The Bellevue City Council received a presentation from staff on the current state of the Neighborhood Traffic Calming Program and the issue of commuter traffic driving through residential neighborhoods at the April 2 study session.
As the city has grown, traffic in and around Bellevue has become more challenging. According to Karen Gonzalez, neighborhood transportation services manager, the Neighborhood Traffic Calming Program has been active in Bellevue for more than 30 years and has implemented more than 200 projects over that time.
Most of the requests the city gets for traffic calming are related to speed, pedestrian safety and spillover parking, she said. However, a new concern demanding the city’s attention is commuter traffic cutting through residential neighborhoods, mostly along Interstate-405.
Gonzalez defined the problem as motorists who don’t have an origin or destination in the neighborhood using it to bypass other arterials in the city. She said that GPS traffic navigation apps such as Waze or Google Maps are routing people through these neighborhoods for faster routes, but the increased traffic is causing a disturbance for the people living in those neighborhoods.
John Murphy, associate planner, said staff is looking at tools to address those problems.
“Our approach involves convening a group of 10 to 12 volunteers in the form of a traffic committee, that can provide us with firsthand knowledge on what the impacts of high levels of traffic in their community really are,” he said. “Having that firsthand knowledge is really pivotal in developing solutions tailored to that neighborhood. We don’t want to go into a neighborhood and say speed humps are the right tool for you because we said so; we want to make sure those tools are really appropriate for what the community values.”

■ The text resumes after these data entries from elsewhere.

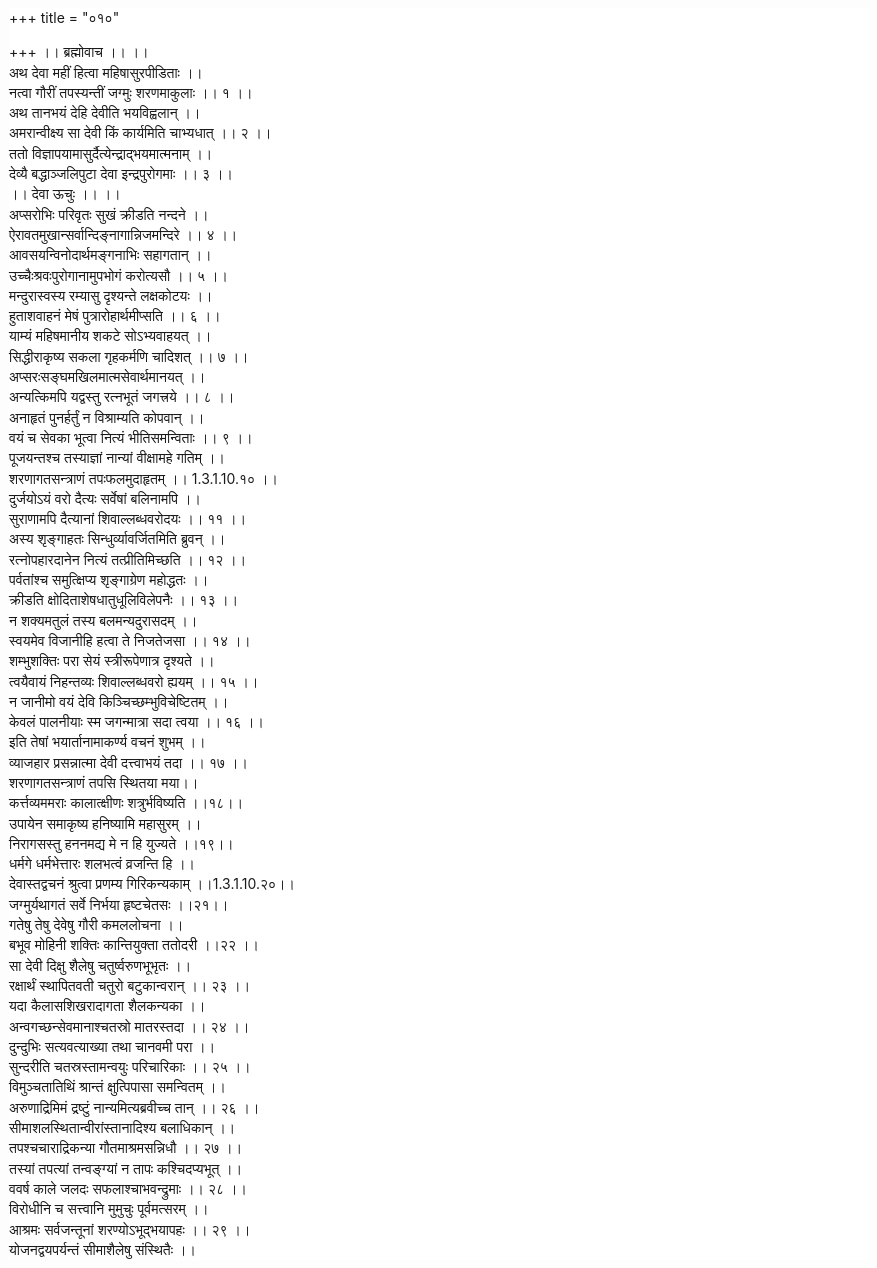 +++
title = "०१०"

+++
।। ब्रह्मोवाच ।। ।।  
अथ देवा महीं हित्वा महिषासुरपीडिताः ।।  
नत्वा गौरीं तपस्यन्तीं जग्मुः शरणमाकुलाः ।। १ ।।  
अथ तानभयं देहि देवीति भयविह्वलान् ।।  
अमरान्वीक्ष्य सा देवी किं कार्यमिति चाभ्यधात् ।। २ ।।  
ततो विज्ञापयामासुर्दैत्येन्द्राद्भयमात्मनाम् ।।  
देव्यै बद्धाञ्जलिपुटा देवा इन्द्रपुरोगमाः ।। ३ ।।  
।। देवा ऊचुः ।। ।।  
अप्सरोभिः परिवृतः सुखं क्रीडति नन्दने ।।  
ऐरावतमुखान्सर्वान्दिङ्नागान्निजमन्दिरे ।। ४ ।।  
आवसयन्विनोदार्थमङ्गनाभिः सहागतान् ।।  
उच्चैःश्रवःपुरोगानामुपभोगं करोत्यसौ ।। ५ ।।  
मन्दुरास्वस्य रम्यासु दृश्यन्ते लक्षकोटयः ।।  
हुताशवाहनं मेषं पुत्रारोहार्थमीप्सति ।। ६ ।।  
याम्यं महिषमानीय शकटे सोऽभ्यवाहयत् ।।  
सिद्धीराकृष्य सकला गृहकर्मणि चादिशत् ।। ७ ।।  
अप्सरःसङ्घमखिलमात्मसेवार्थमानयत् ।।  
अन्यत्किमपि यद्वस्तु रत्नभूतं जगत्त्रये ।। ८ ।।  
अनाहृतं पुनर्हर्तुं न विश्राम्यति कोपवान् ।।  
वयं च सेवका भूत्वा नित्यं भीतिसमन्विताः ।। ९ ।।  
पूजयन्तश्च तस्याज्ञां नान्यां वीक्षामहे गतिम् ।।  
शरणागतसन्त्राणं तपःफलमुदाहृतम् ।। 1.3.1.10.१० ।।  
दुर्जयोऽयं वरो दैत्यः सर्वेषां बलिनामपि ।।  
सुराणामपि दैत्यानां शिवाल्लब्धवरोदयः ।। ११ ।।  
अस्य शृङ्गाहतः सिन्धुर्व्यावर्जितमिति ब्रुवन् ।।  
रत्नोपहारदानेन नित्यं तत्प्रीतिमिच्छति ।। १२ ।।  
पर्वतांश्च समुत्क्षिप्य शृङ्गाग्रेण महोद्धतः ।।  
क्रीडति क्षोदिताशेषधातुधूलिविलेपनैः ।। १३ ।।  
न शक्यमतुलं तस्य बलमन्यदुरासदम् ।।  
स्वयमेव विजानीहि हत्वा ते निजतेजसा ।। १४ ।।  
शम्भुशक्तिः परा सेयं स्त्रीरूपेणात्र दृश्यते ।।  
त्वयैवायं निहन्तव्यः शिवाल्लब्धवरो ह्ययम् ।। १५ ।।  
न जानीमो वयं देवि किञ्चिच्छम्भुविचेष्टितम् ।।  
केवलं पालनीयाः स्म जगन्मात्रा सदा त्वया ।। १६ ।।  
इति तेषां भयार्तानामाकर्ण्य वचनं शुभम् ।।  
व्याजहार प्रसन्नात्मा देवी दत्त्वाभयं तदा ।। १७ ।।  
शरणागतसन्त्राणं तपसि स्थितया मया।।  
कर्त्तव्यममराः कालात्क्षीणः शत्रुर्भविष्यति ।।१८।।  
उपायेन समाकृष्य हनिष्यामि महासुरम् ।।  
निरागसस्तु हननमद्य मे न हि युज्यते ।।१९।।  
धर्मगे धर्मभेत्तारः शलभत्वं व्रजन्ति हि ।।  
देवास्तद्वचनं श्रुत्वा प्रणम्य गिरिकन्यकाम् ।।1.3.1.10.२०।।  
जग्मुर्यथागतं सर्वे निर्भया हृष्टचेतसः ।।२१।।  
गतेषु तेषु देवेषु गौरी कमललोचना ।।  
बभूव मोहिनी शक्तिः कान्तियुक्ता ततोदरी ।।२२ ।।  
सा देवी दिक्षु शैलेषु चतुर्ष्वरुणभूभृतः ।।  
रक्षार्थं स्थापितवती चतुरो बटुकान्वरान् ।। २३ ।।  
यदा कैलासशिखरादागता शैलकन्यका ।।  
अन्वगच्छन्सेवमानाश्चतस्रो मातरस्तदा ।। २४ ।।  
दुन्दुभिः सत्यवत्याख्या तथा चानवमी परा ।।  
सुन्दरीति चतस्रस्तामन्वयुः परिचारिकाः ।। २५ ।।  
विमुञ्चतातिथिं श्रान्तं क्षुत्पिपासा समन्वितम् ।।  
अरुणाद्रिमिमं द्रष्टुं नान्यमित्यब्रवीच्च तान् ।। २६ ।।  
सीमाशलस्थितान्वीरांस्तानादिश्य बलाधिकान् ।।  
तपश्चचाराद्रिकन्या गौतमाश्रमसन्निधौ ।। २७ ।।  
तस्यां तपत्यां तन्वङ्ग्यां न तापः कश्चिदप्यभूत् ।।  
ववर्ष काले जलदः सफलाश्चाभवन्द्रुमाः ।। २८ ।।  
विरोधीनि च सत्त्वानि मुमुचुः पूर्वमत्सरम् ।।  
आश्रमः सर्वजन्तूनां शरण्योऽभूद्भयापहः ।। २९ ।।  
योजनद्वयपर्यन्तं सीमाशैलेषु संस्थितैः ।।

To address the problem of commuter traffic, staff discussed four tools to mitigate traffic impacts in the neighborhoods: one lane zones, turn restrictions, partial closures and full closures. These tools have all been implemented in the city at various locations.
Turn restrictions, unlike the other three tools, would be time based instead of being in effect all day. That way access to a residential road would only be restricted during peak traffic hours and would not adversely effect drivers at other times of day.
Murphy said the staff has been looking into turn restrictions as that might be the most effective way to address the problem. Turn restrictions are regulatory, which means they can be enforced by police and citations can be issued if drivers violate the rule. They can also be implemented on a trail basis to see how the communities respond and collect data on how effective they are at keeping out traffic.
“Regardless of enforcement levels, one of the real key benefits that we see with turn restrictions is that the navigation apps will reflect them in their routing,” Murphy said. “When we put this turn restriction in at 108th and SE 16th, almost immediately on Waze it was not directing motorists through this neighborhood through four and seven, which is critical.”
Murphy said that the feedback the city has received in the current implementation of turn restrictions has shown that a large number of the violations come from people who actually live in the neighborhood where the restrictions are. He said logistic and legal roadblocks prevent the city from being able to grant exemptions for people living on these roads.
Staff will continue to work with neighborhood groups to address the growing concern around commuter traffic.